Autumn came crashing in, in other words. The calendar be damned.
Outside it was still August and green and summer hanging on by its fingernails, but inside it looked and smelled and sounded like fall. The Nebraska Cornhuskers were choking big-time, same as ever. The Northwestern Wildcats were pulling off the old college try. They were coming to us from a foreign shore -- Ireland -- but even from an ocean away, in the land of hurling and rugby and footie, it was still American college football. A stranger in a strange land, yet wholly familiar.
I have always been a sap for the college game, even as what has happened to it in the new millennium conflicts me terribly. It is College Football Inc. now, a corporate enterprise little distinguishable from the NFL in its structure and function. The realist in me understands it has always been thus to some extent; the gooey sentimentalist wants to believe it's still Archie Manning and Sonny Sixkiller and all those magic names, doing all those magic things on a sun-bronzed Saturday afternoon.
So, I watch, still. I let it pull me in, trademarked to a fare-thee-well though it is these days. I watch Scott Frost call for an onside kick with Nebraska up 28-17 and think, along with all of Husker Nation, "What is he doing?" I watch Northwestern line up and blow the Cornhuskers off the ball as the clock winds down, grinding out the W between the tackles as if channeling the Woody Hayes Buckeyes or Bo Schembechler Wolverines.
Three yards and a cloud of begorra. Or something like that.

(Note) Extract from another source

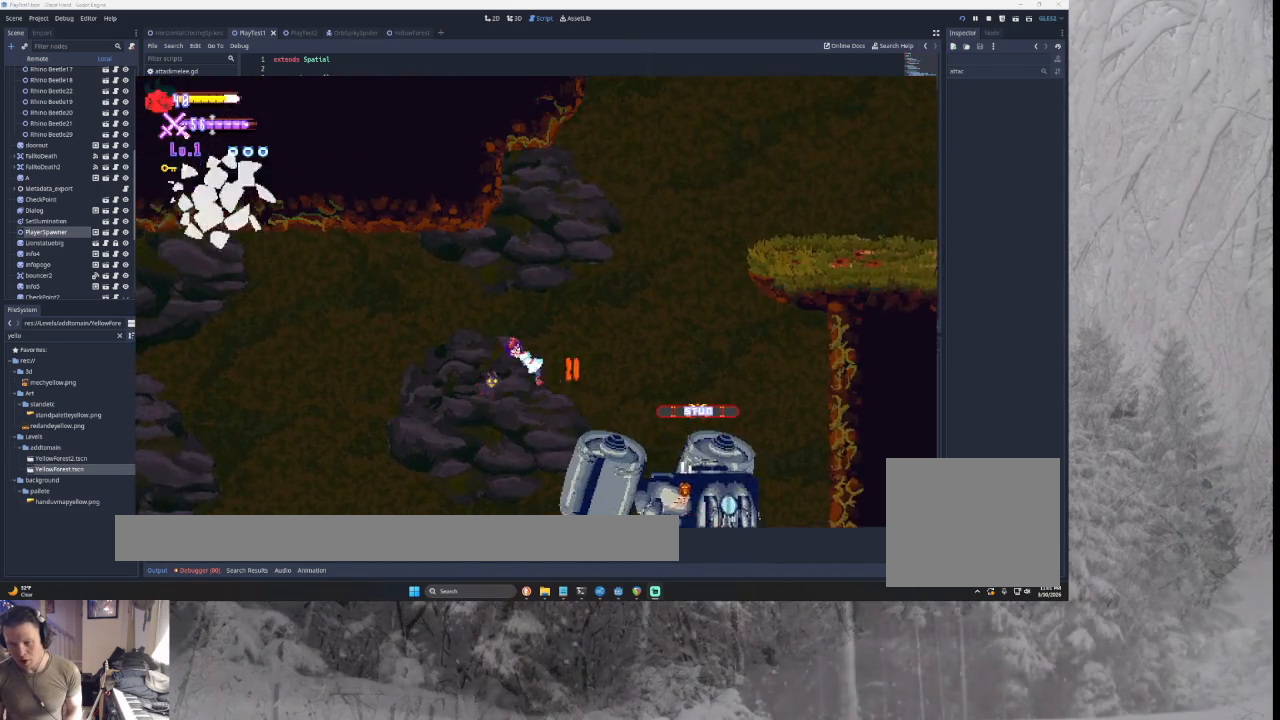
{"buttons": ["CROSS"], "left_stick": "center", "right_stick": "center", "events": [[33, "right_stick", "down"], [67, "left_stick", "center"], [200, "right_stick", "center"]]}
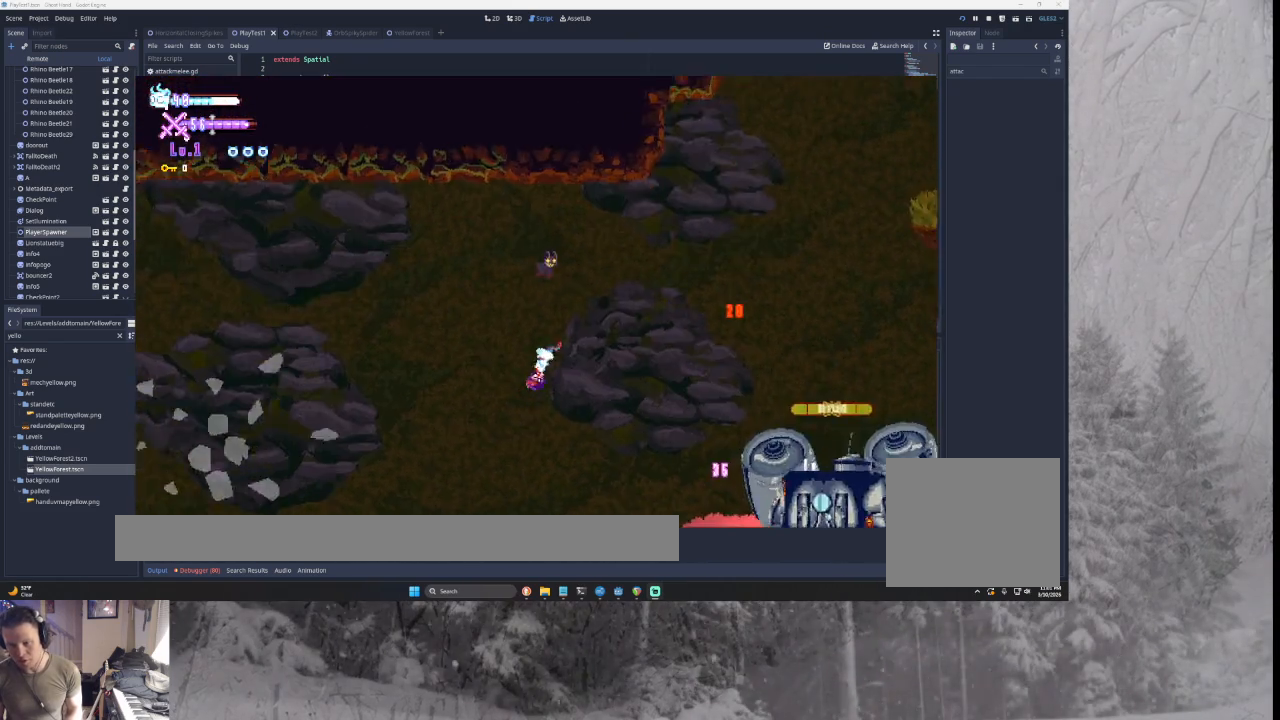
{"buttons": ["CROSS"], "left_stick": "center", "right_stick": "center", "events": [[67, "TRIANGLE", "down"], [200, "TRIANGLE", "up"]]}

It was the climax of a day that began with a morning walk, and during it I could almost feel summer coming down to the final swallows. It's not definable by any means, but it's there. The quality of the light seems different, here in the last of August. The air smells different. There's a hint of coolness to it, even in the sun, that wasn't there in the furnace of July.
Then I came back home, and turned on the TV, and there was college football again.
I almost cracked open an Octoberfest Sammy to celebrate. But that would have been pushing it.
There is a protocol to these matters, after all. Even now.